• What is needed:
Copy each line below in which the string "object" occurs.

──────── Data listing

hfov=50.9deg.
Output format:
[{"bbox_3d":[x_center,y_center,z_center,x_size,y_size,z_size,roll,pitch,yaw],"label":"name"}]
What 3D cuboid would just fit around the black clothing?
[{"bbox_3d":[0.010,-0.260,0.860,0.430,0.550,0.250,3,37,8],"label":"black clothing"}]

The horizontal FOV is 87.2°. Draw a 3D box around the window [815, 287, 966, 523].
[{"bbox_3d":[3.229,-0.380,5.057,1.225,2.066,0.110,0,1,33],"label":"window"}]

────────────────
──────── Data listing

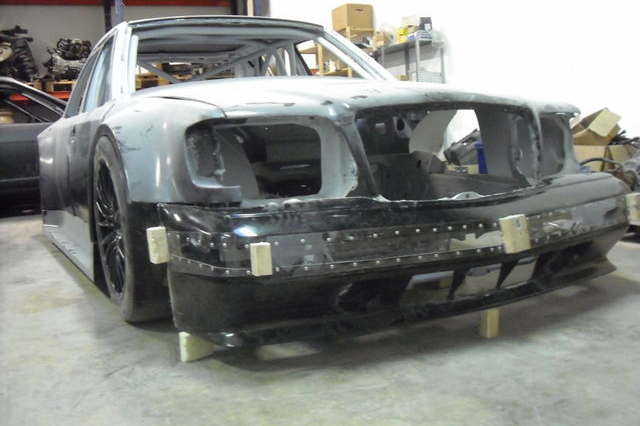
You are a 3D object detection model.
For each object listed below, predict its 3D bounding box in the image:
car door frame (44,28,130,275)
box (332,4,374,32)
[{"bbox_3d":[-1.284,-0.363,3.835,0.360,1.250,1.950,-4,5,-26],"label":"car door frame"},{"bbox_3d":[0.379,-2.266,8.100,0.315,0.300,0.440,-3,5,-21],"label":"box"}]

────────────────

• Answer section:
You are a 3D object detection model.
For each object listed below, predict its 3D bounding box in the image:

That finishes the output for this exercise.